What you need to do =>
Could you report every line from the entries that includes the word "round"?

Dataset entries =>
- - - - - - -
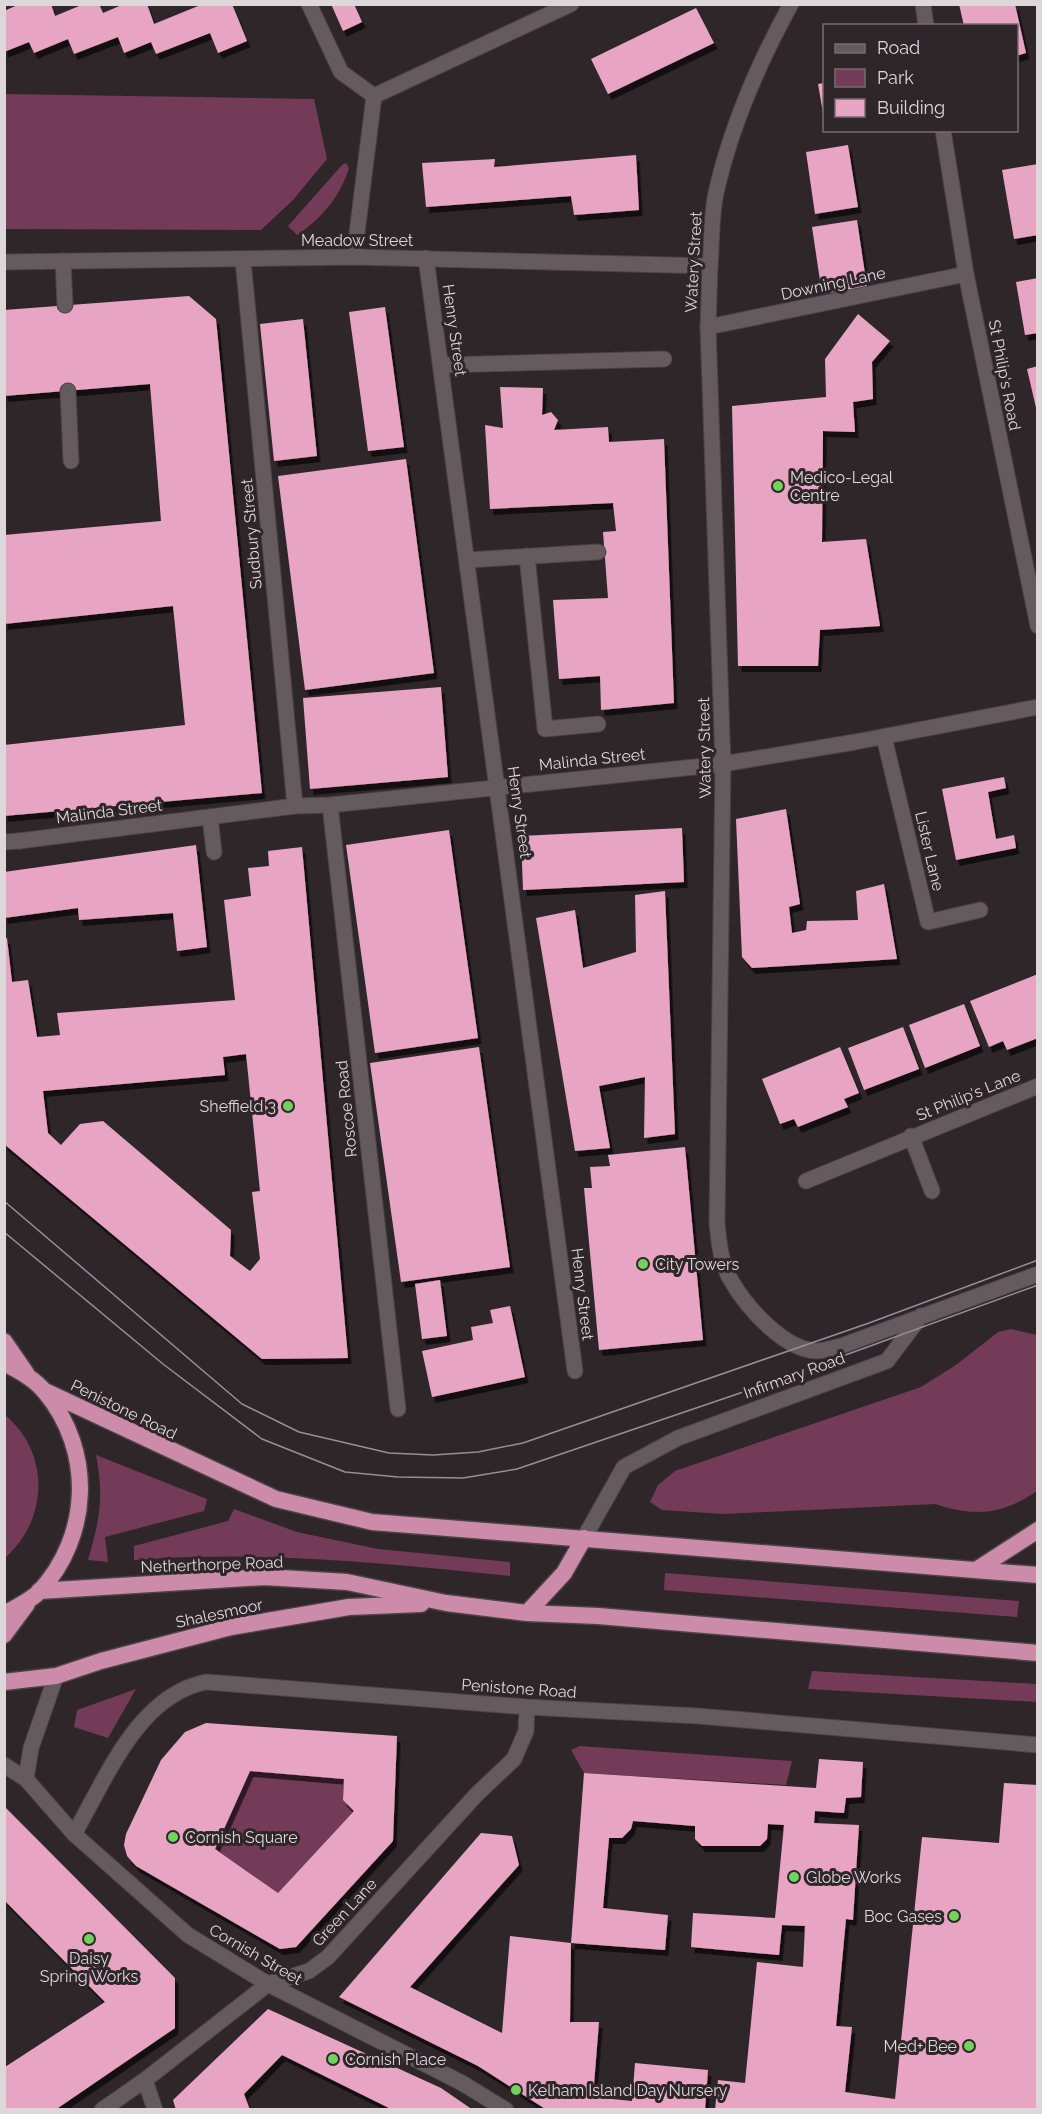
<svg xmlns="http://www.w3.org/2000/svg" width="1042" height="2114" font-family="Raleway,sans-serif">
	<defs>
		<filter id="shadow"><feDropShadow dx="3.5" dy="6" stdDeviation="0" flood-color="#0009"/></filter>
	</defs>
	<rect width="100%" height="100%" fill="#2f262a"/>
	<path fill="#733b57" d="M5,94L314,99L327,159L293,200L261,230L5,229Z
		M346,163L349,168C340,197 322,218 297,235L288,226L342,165Z
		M1011,1329L1037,1335V1491C1002,1515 975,1517 935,1504L724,1514L662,1510L650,1502L658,1485L675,1471L921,1387L956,1365L998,1332Z
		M5,1415C51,1453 48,1520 5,1558Z
		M96,1455L207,1499L204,1511L105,1537L108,1562L88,1560C100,1518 104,1498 96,1455Z
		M234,1509L297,1532L378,1549L510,1562V1576C384,1563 260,1550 134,1560V1546L228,1521Z
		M665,1573L1019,1601L1017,1617L664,1590Z
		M812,1671L1037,1684V1702L808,1689Z
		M136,1689L108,1738L74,1727L77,1710Z
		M580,1746L792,1761L786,1785L584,1773L571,1750Z
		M250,1771L344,1779L343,1800L354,1811L278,1893L215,1849Z"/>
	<path fill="#e8a4c3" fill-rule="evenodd" filter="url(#shadow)" d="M20,4H51L55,16L84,4H99L103,13L124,4H147L154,24L203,4H232L247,41L218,53L210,33L156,54L151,42L124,53L118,37L74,54L68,39L34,53L29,42L4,52V11Z
		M331,4H354L362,22L343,31Z
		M959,4H1015L1026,53L1016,56V26H964Z
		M696,8L714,43L608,94L591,59Z
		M824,83V113H823L818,84Z
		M848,145L858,207L815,214L806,152Z
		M636,155L639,210L574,215L571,196L426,207L422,163L495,159L494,167Z
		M1038,164V235L1014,239L1002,170Z
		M857,220L867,287L822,294L812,227Z
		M1038,278V333L1025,335L1016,282Z
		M189,296L216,319L262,793L4,816V745L185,725L173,606L4,624V535L161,521L150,384L4,396V310Z
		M385,307L404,447L368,451L349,312Z
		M858,314L890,341L872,362L873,399L853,402L855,432L823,431L822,542L866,539L880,626L820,630L818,666H738L732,406L826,397L825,359Z
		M303,319L317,456L274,461L260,324Z
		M1038,366V412H1037L1027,369Z
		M500,387L543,388L542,415L551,412L558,420L554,430L608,427L609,442L664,439L674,703L601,710L600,676L559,679L553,600L608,598L603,532L616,531L613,503L490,509L485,425L503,428Z
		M406,459L434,673L305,690L278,476Z
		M441,687L448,777L310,789L303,698Z
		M1004,777L1006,788L988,792L996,839L1014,835L1016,848L956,860L942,789Z
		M786,809L800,904L789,907L792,933L806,930L807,921L858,920L856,891L884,884L897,959L752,968L742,957L736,819Z
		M682,828L684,882L523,890L521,836Z
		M449,830L478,1038L375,1053L346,845Z
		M196,845L207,947L177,951L173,913L79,920L78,908L4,918V872Z
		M302,847L348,1358L262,1359L4,1144V938H7L12,982L28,980L37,1037L60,1035L57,1013L235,1000L224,900L251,896L248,868L269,866L268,851ZM246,1054L260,1191L252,1192L260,1259L250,1271L230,1256L231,1230L103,1121L80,1124L61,1145L48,1133L43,1091L225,1075L223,1057Z
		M665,891L675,1134L644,1138L645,1077L599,1086L610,1148L575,1151L536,918L575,910L583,968L636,952L635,895Z
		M1038,974V1038L1007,1050L1003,1041L989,1047L970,1001Z
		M964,1004L980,1046L925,1068L909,1025Z
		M903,1027L919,1069L864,1090L848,1048Z
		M479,1047L510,1267L401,1282L370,1063Z
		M840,1047L859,1093L844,1099L848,1107L798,1127L794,1119L780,1124L762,1079Z
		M685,1147L703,1340L599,1350L584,1188H592L590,1167L610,1166L608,1155Z
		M440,1280L447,1336L422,1339L415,1284Z
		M510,1306L525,1377L432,1397L422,1351L473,1340L471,1327L493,1323L490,1310Z
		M206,1723L397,1736L393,1841L296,1947L280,1949L136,1866L127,1856L124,1845L126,1834L161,1760L185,1732ZM250,1771L344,1779L343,1800L354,1811L278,1893L215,1849Z
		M819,1759L863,1762L861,1797L846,1798L844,1813L815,1811L814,1823L859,1825L853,1920L846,1919L836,2026L852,2027L845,2092L895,2099L922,1837L999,1843L1004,1783L1038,1785V2110H715L718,2080L745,2083L757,1962L803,1967L805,1926L782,1925L779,1955L691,1947L693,1913L775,1918L784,1825L768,1824L767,1839L760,1846H702L695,1839V1826L633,1821L631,1829L622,1838H609L603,1908L668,1915L665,1950L571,1943L570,2022H599L593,2097L632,2101L635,2063L708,2070L705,2110H547L478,2066L339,1997L481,1833L512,1836L519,1865L410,1987L502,2033L510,1936L571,1943L584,1773L816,1788Z
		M4,1806L175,1978V2028L55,2110H5V2067L105,2002L4,1900Z
		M268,2009L441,2088L473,2110H393L282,2055L244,2094L250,2110H176L173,2100Z"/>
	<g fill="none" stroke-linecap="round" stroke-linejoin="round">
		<g stroke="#4b4347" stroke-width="17">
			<path id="service" d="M63,261L65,305
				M708,327L966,274
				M442,365L664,359
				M68,391L71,461
				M527,556L545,729L598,724
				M467,560L598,552
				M210,817L214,852"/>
		</g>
		<g stroke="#4b4347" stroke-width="17">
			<path id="pedestrian" d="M4,842L19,841"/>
		</g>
		<g stroke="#4b4347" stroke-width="17">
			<path id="minor" d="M309,4L341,72L374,96
				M923,4L926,26
				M943,130L966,274L1038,626
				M354,257L374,96L571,4
				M426,258L575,1371
				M243,260L295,806
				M710,266L708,327L723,764L717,1223C719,1243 721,1265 732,1282C748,1309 784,1349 816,1351C825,1351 835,1347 844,1345L1038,1274
				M884,737L928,922L980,910
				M330,805L398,1409
				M19,841L295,806L330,805L723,764L855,742L1038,707
				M911,1136L932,1191
				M806,1181L1038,1086
				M584,1538L624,1467L678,1438L887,1361L921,1316
				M4,1765L26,1779L74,1834L188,1935L268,1984L462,2083L506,2110
				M26,1779L31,1748L56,1676
				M74,1834C106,1779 138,1695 206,1682L527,1707L698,1716L1038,1745
				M145,2080L155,2110
				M102,2110L145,2080L268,1984L309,1971L328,1957L477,1794L514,1759L526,1731L527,1707"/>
		</g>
		<g stroke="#4b4347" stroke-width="17">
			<path id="tertiary" d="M4,262L354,257L710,266C712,242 711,216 716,193C731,126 758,64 791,4"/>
		</g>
		<g stroke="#4b4347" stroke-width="19">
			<path id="trunk" d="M4,1341L26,1373
				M4,1363C19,1371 35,1379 45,1392C94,1451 91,1536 39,1592C30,1601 16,1607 4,1614
				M45,1391L276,1499L372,1522L1038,1575
				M976,1570L1038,1530
				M39,1591L264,1577L347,1582L446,1603L527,1613L598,1616L1038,1653
				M527,1613L564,1573L584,1538
				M4,1635L27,1604
				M4,1682L56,1676L101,1661L231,1627L349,1607L421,1604"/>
		</g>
		<use href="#service" stroke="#655a5e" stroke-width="15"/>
		<use href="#pedestrian" stroke="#655a5e" stroke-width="15"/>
		<use href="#minor" stroke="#655a5e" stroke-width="15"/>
		<use href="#tertiary" stroke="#655a5e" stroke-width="15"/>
		<use href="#trunk" stroke="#cc8ca9" stroke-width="16"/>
		<path stroke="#978f93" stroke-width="1.5" d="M4,1201L242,1404L299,1432L389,1453L433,1455L478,1452L523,1443L869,1323L1038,1260
			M4,1232L163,1364L262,1439L345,1472L398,1477L463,1478L517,1469L752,1389L1038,1285"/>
	</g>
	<g fill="#72d25d" stroke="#2f262a" stroke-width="2">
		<circle cx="778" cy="486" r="6"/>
		<circle cx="288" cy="1106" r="6"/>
		<circle cx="643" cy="1264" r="6"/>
		<circle cx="173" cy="1837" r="6"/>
		<circle cx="794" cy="1877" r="6"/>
		<circle cx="954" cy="1916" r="6"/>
		<circle cx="89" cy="1939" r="6"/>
		<circle cx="969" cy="2046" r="6"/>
		<circle cx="333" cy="2059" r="6"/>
		<circle cx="516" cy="2090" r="6"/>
	</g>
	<g text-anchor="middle" stroke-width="6" stroke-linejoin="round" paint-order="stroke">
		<g font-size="16" fill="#ded7da" stroke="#2f262a">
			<text x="357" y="246">Meadow Street</text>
			<text transform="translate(693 262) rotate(-87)" y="6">Watery Street</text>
			<text transform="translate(833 283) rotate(-12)" y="6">Downing Lane</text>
			<text transform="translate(455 330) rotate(82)" y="6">Henry Street</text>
			<text transform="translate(1005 375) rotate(79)" y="6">St Philip's Road</text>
			<text transform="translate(251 534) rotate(-95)" y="6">Sudbury Street</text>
			<text transform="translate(704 748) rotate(-91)" y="6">Watery Street</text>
			<text transform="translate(592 759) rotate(-6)" y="6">Malinda Street</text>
			<text transform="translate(109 811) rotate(-7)" y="6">Malinda Street</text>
			<text transform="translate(520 812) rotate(82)" y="6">Henry Street</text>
			<text transform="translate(930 851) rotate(77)" y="6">Lister Lane</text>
			<text transform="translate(968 1095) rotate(-22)" y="6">St Philip's Lane</text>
			<text transform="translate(346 1109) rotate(-96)" y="6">Roscoe Road</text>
			<text transform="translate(583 1294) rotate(83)" y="6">Henry Street</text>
			<text transform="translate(794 1375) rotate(-20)" y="6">Infirmary Road</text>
			<text transform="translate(124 1409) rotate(26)" y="6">Penistone Road</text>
			<text transform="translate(212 1564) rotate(-2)" y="6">Netherthorpe Road</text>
			<text transform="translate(219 1613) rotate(-12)" y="6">Shalesmoor</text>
			<text transform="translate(519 1688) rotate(4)" y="6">Penistone Road</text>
			<text transform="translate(344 1912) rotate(-47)" y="6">Green Lane</text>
			<text transform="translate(256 1954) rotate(30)" y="6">Cornish Street</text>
		</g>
		<g font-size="16" fill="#ded7da" stroke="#2f262a" text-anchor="start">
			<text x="790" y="483">Medico-Legal<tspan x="790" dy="18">Centre</tspan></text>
			<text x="276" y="1112" text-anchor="end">Sheffield 3</text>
			<text x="655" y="1270">City Towers</text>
			<text x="185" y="1843">Cornish Square</text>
			<text x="806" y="1883">Globe Works</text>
			<text x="942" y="1922" text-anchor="end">Boc Gases</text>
			<text x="89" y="1964" text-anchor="middle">Daisy<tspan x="89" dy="18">Spring Works</tspan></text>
			<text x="957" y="2052" text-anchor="end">Med+ Bee</text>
			<text x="345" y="2065">Cornish Place</text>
			<text x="528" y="2096">Kelham Island Day Nursery</text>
		</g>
	</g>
	<rect width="1042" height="2114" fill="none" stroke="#ded7da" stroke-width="12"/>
	<rect x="823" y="24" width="195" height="108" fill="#2f262a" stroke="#756d70" stroke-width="1.5"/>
	<rect x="835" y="44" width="30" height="9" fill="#655a5e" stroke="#756d70" stroke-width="1.5"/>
	<text x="877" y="54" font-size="18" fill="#ded7da">Road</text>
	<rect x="835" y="69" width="30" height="18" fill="#733b57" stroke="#756d70" stroke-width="1.5"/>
	<text x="877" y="84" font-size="18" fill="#ded7da">Park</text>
	<rect x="835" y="99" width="30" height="18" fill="#e8a4c3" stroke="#756d70" stroke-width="1.5"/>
	<text x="877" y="114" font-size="18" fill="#ded7da">Building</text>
</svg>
- - - - - - -
Written response =>
	<g fill="none" stroke-linecap="round" stroke-linejoin="round">
	<g text-anchor="middle" stroke-width="6" stroke-linejoin="round" paint-order="stroke">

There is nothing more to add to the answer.